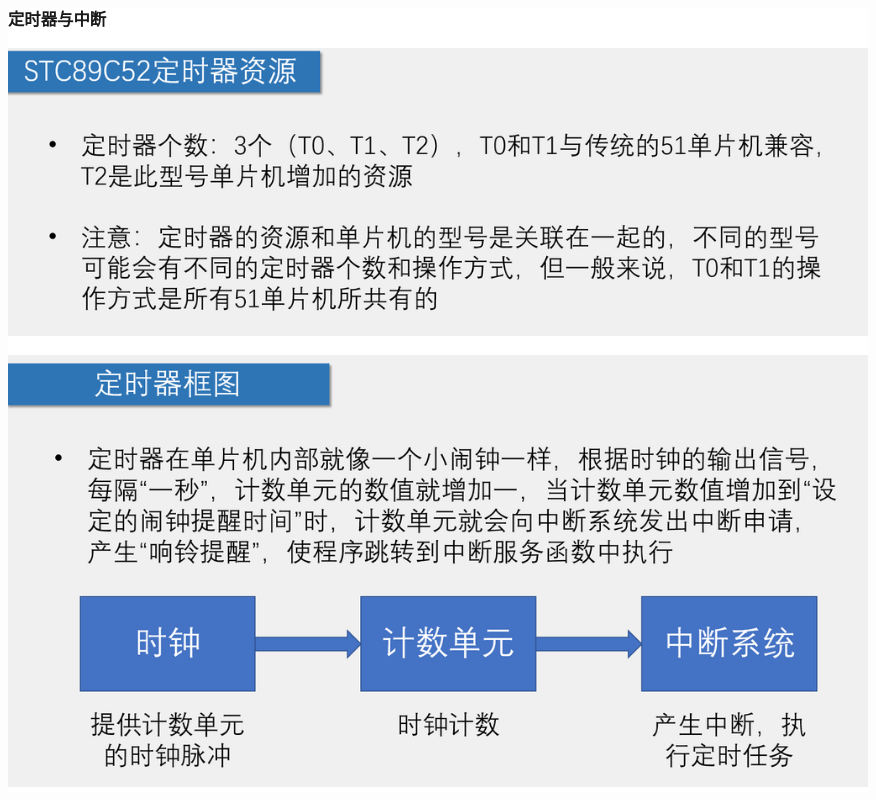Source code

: 





### 定时器与中断

![image-20231011180032380](./51C/image-20231011180032380.png)

![image-20231011180045839](./51C/image-20231011180045839.png)
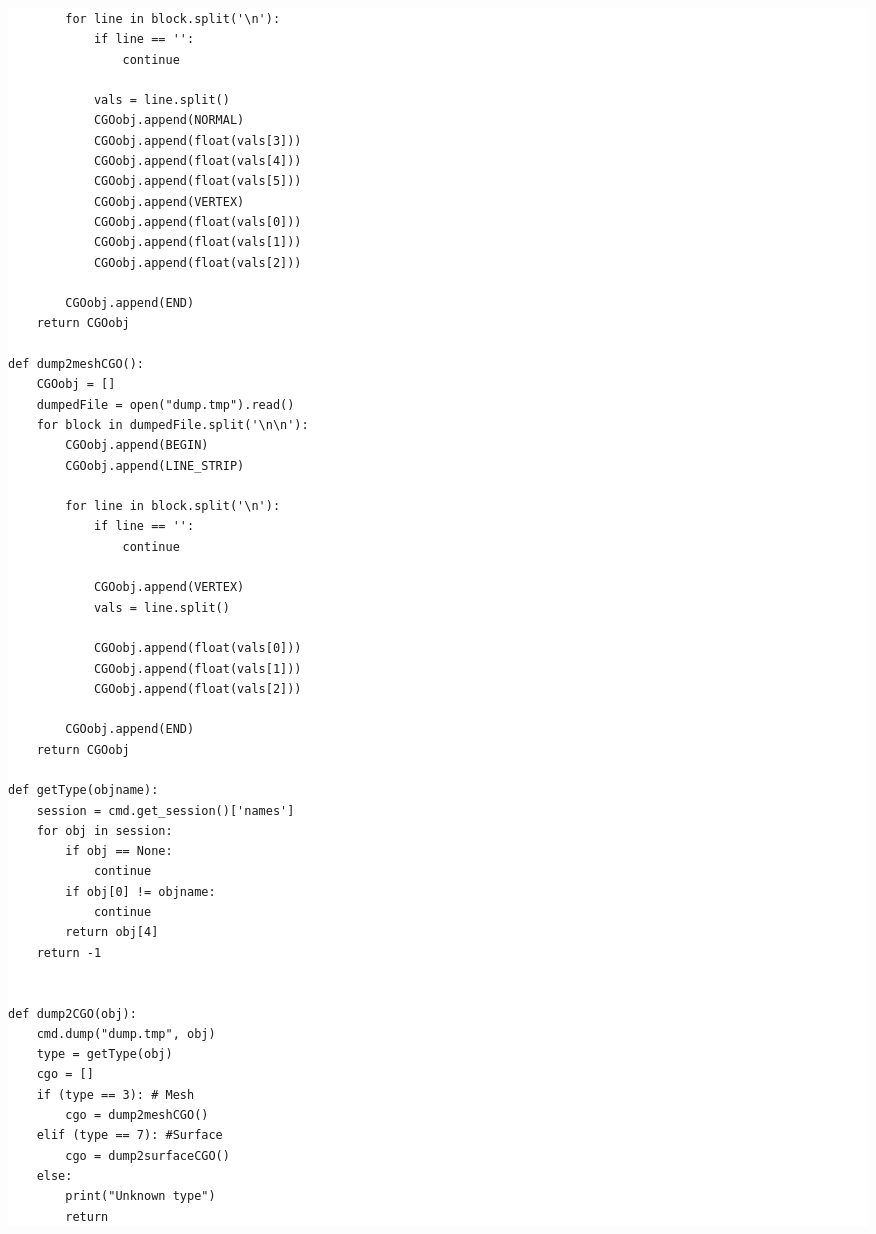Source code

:             for line in block.split('\n'):
                if line == '':
                    continue
    
                vals = line.split()
                CGOobj.append(NORMAL)
                CGOobj.append(float(vals[3]))
                CGOobj.append(float(vals[4]))
                CGOobj.append(float(vals[5]))
                CGOobj.append(VERTEX)
                CGOobj.append(float(vals[0]))
                CGOobj.append(float(vals[1]))
                CGOobj.append(float(vals[2]))
    
            CGOobj.append(END)
        return CGOobj
    
    def dump2meshCGO():
        CGOobj = []
        dumpedFile = open("dump.tmp").read()
        for block in dumpedFile.split('\n\n'):
            CGOobj.append(BEGIN)
            CGOobj.append(LINE_STRIP)
    
            for line in block.split('\n'):
                if line == '':
                    continue
    
                CGOobj.append(VERTEX)
                vals = line.split()
    
                CGOobj.append(float(vals[0]))
                CGOobj.append(float(vals[1]))
                CGOobj.append(float(vals[2]))
    
            CGOobj.append(END)
        return CGOobj
    
    def getType(objname):
        session = cmd.get_session()['names']
        for obj in session:
            if obj == None:
                continue
            if obj[0] != objname:
                continue
            return obj[4]
        return -1
    
    
    def dump2CGO(obj):
        cmd.dump("dump.tmp", obj)
        type = getType(obj)
        cgo = []
        if (type == 3): # Mesh
            cgo = dump2meshCGO()
        elif (type == 7): #Surface
            cgo = dump2surfaceCGO()
        else:
            print("Unknown type")
            return
    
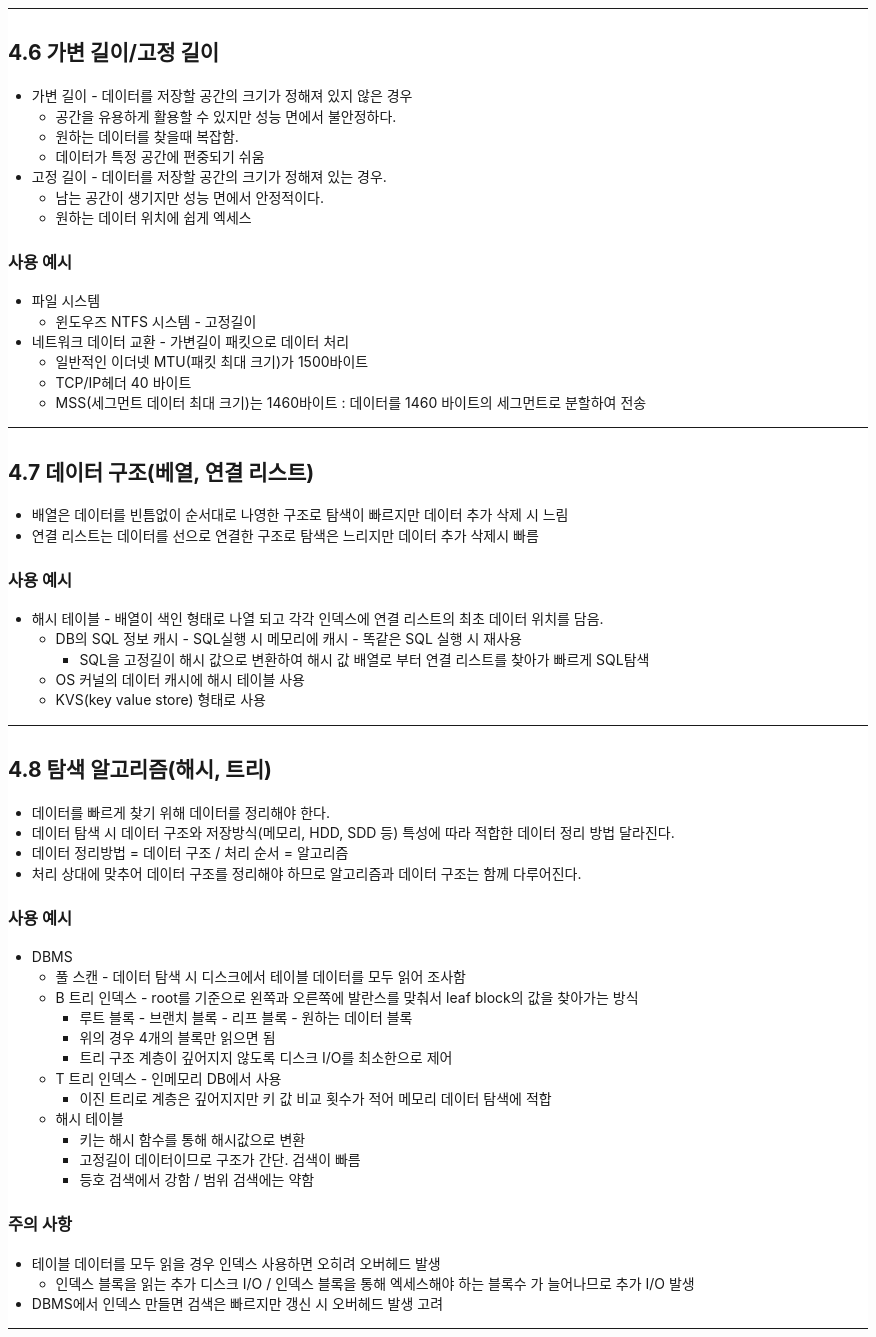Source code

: -------------------------------------------------------------------------------------
## 4.6 가변 길이/고정 길이
* 가변 길이 - 데이터를 저장할 공간의 크기가 정해져 있지 않은 경우 
    * 공간을 유용하게 활용할 수 있지만 성능 면에서 불안정하다.
    * 원하는 데이터를 찾을때 복잡함.
    * 데이터가 특정 공간에 편중되기 쉬움 
* 고정 길이 - 데이터를 저장할 공간의 크기가 정해져 있는 경우.
    * 남는 공간이 생기지만 성능 면에서 안정적이다.
    * 원하는 데이터 위치에 쉽게 엑세스
### 사용 예시
* 파일 시스템
    * 윈도우즈 NTFS 시스템 - 고정길이 
* 네트워크 데이터 교환 - 가변길이 패킷으로 데이터 처리
    * 일반적인 이더넷 MTU(패킷 최대 크기)가 1500바이트
    * TCP/IP헤더 40 바이트
    * MSS(세그먼트 데이터 최대 크기)는 1460바이트 : 데이터를 1460 바이트의 세그먼트로 분할하여 전송

-------------------------------------------------------------------------------------
## 4.7 데이터 구조(베열, 연결 리스트)
* 배열은 데이터를 빈틈없이 순서대로 나영한 구조로 탐색이 빠르지만 데이터 추가 삭제 시 느림
* 연결 리스트는 데이터를 선으로 연결한 구조로 탐색은 느리지만 데이터 추가 삭제시 빠름
### 사용 예시
* 해시 테이블 - 배열이 색인 형태로 나열 되고 각각 인덱스에 연결 리스트의 최초 데이터 위치를 담음.
    * DB의 SQL 정보 캐시 - SQL실행 시 메모리에 캐시 - 똑같은 SQL 실행 시 재사용
        * SQL을 고정길이 해시 값으로 변환하여 해시 값 배열로 부터 연결 리스트를 찾아가 빠르게 SQL탐색
    * OS 커널의 데이터 캐시에 해시 테이블 사용 
    * KVS(key value store) 형태로 사용
-------------------------------------------------------------------------------------
## 4.8 탐색 알고리즘(해시, 트리)
* 데이터를 빠르게 찾기 위해 데이터를 정리해야 한다.
* 데이터 탐색 시 데이터 구조와 저장방식(메모리, HDD, SDD 등) 특성에 따라 적합한 데이터 정리 방법 달라진다.
* 데이터 정리방법 = 데이터 구조 / 처리 순서 = 알고리즘
* 처리 상대에 맞추어 데이터 구조를 정리해야 하므로 알고리즘과 데이터 구조는 함께 다루어진다.
### 사용 예시
* DBMS  
    * 풀 스캔 - 데이터 탐색 시 디스크에서 테이블 데이터를 모두 읽어 조사함 
    * B 트리 인덱스 - root를 기준으로 왼쪽과 오른쪽에 발란스를 맞춰서 leaf block의 값을 찾아가는 방식
        * 루트 블록 - 브랜치 블록 - 리프 블록 - 원하는 데이터 블록 
        * 위의 경우 4개의 블록만 읽으면 됨
        * 트리 구조 계층이 깊어지지 않도록 디스크 I/O를 최소한으로 제어
    * T 트리 인덱스 - 인메모리 DB에서 사용
        * 이진 트리로 계층은 깊어지지만 키 값 비교 횟수가 적어 메모리 데이터 탐색에 적합
    * 해시 테이블 
        * 키는 해시 함수를 통해 해시값으로 변환
        * 고정길이 데이터이므로 구조가 간단. 검색이 빠름
        * 등호 검색에서 강함 / 범위 검색에는 약함

### 주의 사항
* 테이블 데이터를 모두 읽을 경우 인덱스 사용하면 오히려 오버헤드 발생
    * 인덱스 블록을 읽는 추가 디스크 I/O / 인덱스 블록을 통해 엑세스해야 하는 블록수 가 늘어나므로 추가 I/O 발생
* DBMS에서 인덱스 만들면 검색은 빠르지만 갱신 시 오버헤드 발생 고려
-------------------------------------------------------------------------------------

Task brief - Search the listing for the word "session", and copy every line in which it is found.

Reply to the exercise -
        session = cmd.get_session()['names']
        for obj in session:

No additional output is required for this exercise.